Elles n’ont presque plus de sens, ces images de la bande de Gaza dévastée, de civils tombés sous les armes israéliennes. Elles n’ont plus de sens, ou n’en ont que trop. À Gaza, ce qui reste debout, c’est la parole. Dans Gaza-Strophe, les réalisateurs entreprennent un voyage au bout de la nuit dont toute la substance de la mise en scène repose sur les mots recueillis. Ce n’est plus une résistance, c’est la force de vie mise à mal donnée à entendre comme trop rarement.
Janvier 2009. La bande de Gaza sort tout juste de l’opération « Plomb durci », lancée par l’armée israélienne contre le Hamas. Tout n’est que champ de ruines. Au milieu des décombres, des enfants cherchent leurs jouets, leurs vêtements. Des hommes se rassemblent pour se soutenir comme ils peuvent, parler, échanger, boire un café. Vivre. Dans ce décor de fin du monde, Samir Abdallah et Khéridine Mabrouk ne font pas que planter leur caméra. Ils filment la parole, l’unique bien qui reste aux habitants dépassés par la violence de l’intervention.
Pendant cette guerre qui ne disait pas son nom, les médias ont été refoulés hors du champ de bataille. Les deux réalisateurs parviennent dans la bande de Gaza une fois le gros de l’intervention passé, alors que des drones continuent de tournoyer au-dessus des têtes des Gazaouis. Ils sont escortés par des membres du Centre palestinien des droits de l’homme de Gaza, que l’on ne voit pas à l’image, mais dont le « titre » résonne dans les paroles recueillies : où sont les droits de l’homme dans les témoignages mis en œuvre dans ce film comme on mettrait en scène le constat de l’absence de l’humain ? Aujourd’hui, d’anciens soldats israéliens, notamment de l’ONG Briser le silence, témoignent de l’arbitraire des méthodes de l’armée israélienne, parfois guidée par la volonté des colons de « faire peur » aux civils palestiniens. Le rapport sur l’opération « Plomb durci » du juge Goldstone pour les Nations Unies accrédite les exactions faites aux civils. Gaza-Strophe n’est que ça, et c’est une somme : la vie brisée de ces civils, simples paysans, figés dans l’incompréhension du feu qui touchent leurs enfants.
Le dispositif filmique donne le tournis. Autour de Gaza-ville, les réalisateurs naviguent de villages en villages, accumulant les témoignages jusqu’au vertige, à la répétition.

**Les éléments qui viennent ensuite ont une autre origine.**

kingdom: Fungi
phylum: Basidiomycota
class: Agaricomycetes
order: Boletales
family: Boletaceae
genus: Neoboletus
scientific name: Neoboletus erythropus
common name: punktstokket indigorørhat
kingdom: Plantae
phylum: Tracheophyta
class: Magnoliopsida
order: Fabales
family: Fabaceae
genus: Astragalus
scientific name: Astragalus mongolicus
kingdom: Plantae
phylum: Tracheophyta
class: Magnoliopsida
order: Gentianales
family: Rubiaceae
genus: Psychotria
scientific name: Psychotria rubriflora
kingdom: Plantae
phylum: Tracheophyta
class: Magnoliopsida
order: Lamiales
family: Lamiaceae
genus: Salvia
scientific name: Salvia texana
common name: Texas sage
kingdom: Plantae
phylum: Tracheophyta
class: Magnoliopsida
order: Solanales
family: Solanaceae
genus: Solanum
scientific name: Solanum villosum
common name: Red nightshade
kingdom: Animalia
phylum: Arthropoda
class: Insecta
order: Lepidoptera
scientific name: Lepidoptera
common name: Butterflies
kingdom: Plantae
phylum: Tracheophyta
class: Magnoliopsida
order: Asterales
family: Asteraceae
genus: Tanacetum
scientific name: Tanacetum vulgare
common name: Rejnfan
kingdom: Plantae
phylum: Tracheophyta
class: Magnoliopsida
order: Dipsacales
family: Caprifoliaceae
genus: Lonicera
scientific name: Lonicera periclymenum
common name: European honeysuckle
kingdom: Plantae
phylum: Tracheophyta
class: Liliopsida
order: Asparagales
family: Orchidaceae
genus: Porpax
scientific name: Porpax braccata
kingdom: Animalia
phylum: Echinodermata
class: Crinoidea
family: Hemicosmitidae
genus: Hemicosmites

La caméra, sobre, laisse toute la place aux habitants filmés dans les « décors » même de leurs maisons en ruines. Ce qui frappe et bouleverse, dans ce film, c’est la force puisée à la source de la parole : de poèmes en poèmes, Mahmoud Darwich tout proche, un homme s’accroche à sa force de vie. Une petite fille, sans une larme, expose à la caméra les dessins de ses cauchemars. Une femme demande « Pourquoi ? Pourquoi ? »
Samir Abdallah et Khéridine Mabrouk ont trouvé le ton et la position idéale dans un tel contexte, tant filmé et tant déformé. Nul pathos dans Gaza-Strophe, ni musique trop appuyée, ni gros plan manipulateur. Les réalisateurs se tiennent à l’écart de tout misérabilisme et se placent comme les capteurs de la vie sous les bombes, focalisant l’attention sur la précision des faits relatés et la dignité des habitants. Pudique, respectueux, le regard des réalisateurs cherche à transmettre des mots de Gaza qu’on entend trop peu. La poignante scène finale, où ce vieil homme égrène le malheur et l’injustice, s’apparente presque à une improvisation poétique. Comme si Gaza était devenue une métaphore, une fable tragique. C’est une scène de clair-obscur où les hommes se partagent les fraises qui faisaient la fierté de leurs cultures, mangeant, d’abord, de bon appétit, laissant leur cuiller en suspens, ensuite, comme figés par l’émotion de leur condition mise en mots par leur acolyte, debout à jamais.